PROVIDED PASSAGE |

-*-

Now, hearing all that, being reminded of the gospel's astounding significance, if you knew nothing about the content, the specifics of this good news, wouldn't you be eager to hear? Someone in Corinth might have said, “Well since you put it that way Paul, I suppose I better listen carefully to your reminder.”
2. The Specifics of This News (vs. 3b, 4)
And that reminder is exactly what we find in verses 3 and 4. Paul expresses it clearly and simply. He writes:
For I delivered to you as of first importance what I also received: [here it is] that Christ died for our sins in accordance with the Scriptures,  that he was buried, that he was raised on the third day in accordance with the Scriptures...
There it is. There it is. The gospel! Now is this the entirety of the gospel? No. But it's the very center of this Good News. If and when Christianity drifts from this, it ceases to be genuine Christianity. If any person drifts from this, they call their faith into question. This is of “first importance”.
Every other critical, central, core teaching is connected to this. Who was it that died and was raised? He had to be fully man and fully God. Can anything be added to what Christ did? No, redemption is by faith alone. Do you see? “This is it. This is first. Numero uno. This is the main thing. This is at the top of the list.”
Now notice there are two parts to the specifics Paul describes in these verses. First, there is what we could call an historical affirmation. Second, there is what we might call, a scriptural affirmation.
The historical affirmation is clear: Jesus the Christ, the Messiah, died, was buried, and was raised to life on the third day. These are historical events. They really happened. Our faith is not tied to some pie in the sky fairy tale or wild pseudo-history. It happened in Judea, under the Roman Empire, in the time of the governor, Pontius Pilate. In verses 5-8, Paul goes on to emphasize the historicity of these events. He writes this about the resurrection of Jesus...
...he appeared to Cephas, then to the twelve.  Then he appeared to more than five hundred brothers at one time, most of whom are still alive, though some have fallen asleep.  Then he appeared to James, then to all the apostles.  Last of all, as to one untimely born, he appeared also to me. (I Corinthians 15:5-8)
But as I mentioned, there's also a scriptural affirmation. Two times Paul highlights the fact that these historical events took place “in accordance with the Scriptures”. What does that mean? It means the OT spoke hundreds of years before about what was to come, about the death, burial, and resurrection of Jesus Christ.
It means these are not simply events from the pages of history. These were events from the pages of God's plan; the plan He determined and foretold long before it happened. Again, these are not peripheral, negotiable issues. They represent the perfect culmination of God's rescue mission to “reverse the curse” that fell upon us at the beginning, in the Garden.
The key phrase is a spiritual explanation of the historical event. In it's verse 3: Christ died...for our sins. You could see Jesus dying on that Roman cross. What you couldn't see is what we grasp with eyes of faith. He was dying for our sins. The just penalty of our disobedience, stretching all the way back to that first disobedience in the Garden, that penalty was paid for by Jesus.
How significant is it? It's the message in which you stand, and by which you are being saved. A baseball curse supposedly broken is trivial compared to the reality of God's victory over sin, suffering, and death. I'd say that's significant.

-*-

INFORMATION PROVIDED |
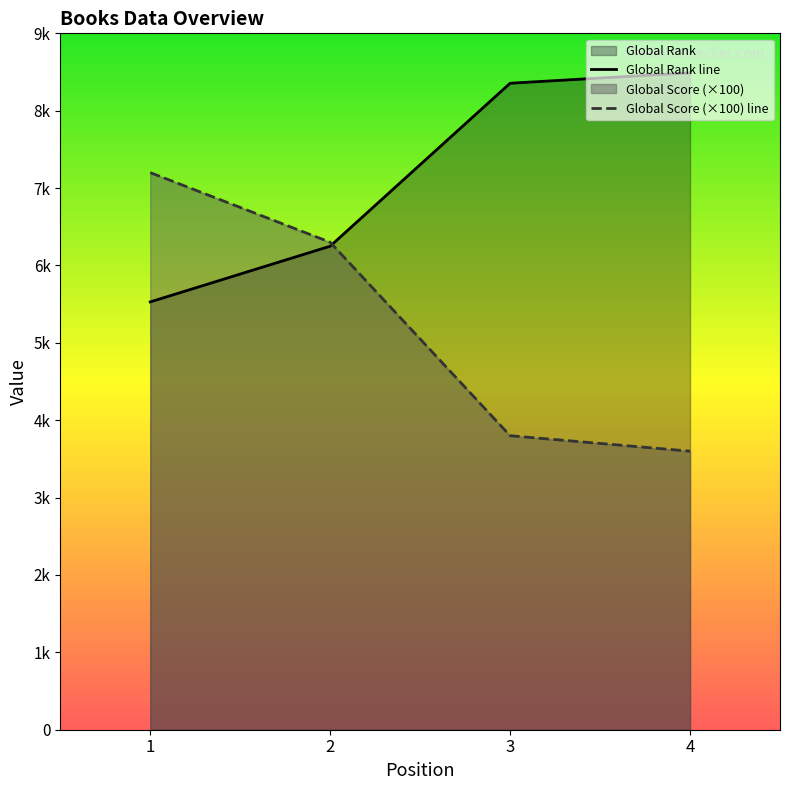

At 1, list the series in order from largest to smallest.

Global Score (×100) line, Global Rank line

-*-

EXERCISE AIM |
List, in order, everyone the quoted verses from I Corinthians 15:5-8 in the passage on the gospel say Jesus appeared to after his resurrection.

ANSWER SPACE |
1. Cephas
2. The twelve
3. More than five hundred brothers at one time
4. James
5. All the apostles
6. Paul himself ("as to one untimely born")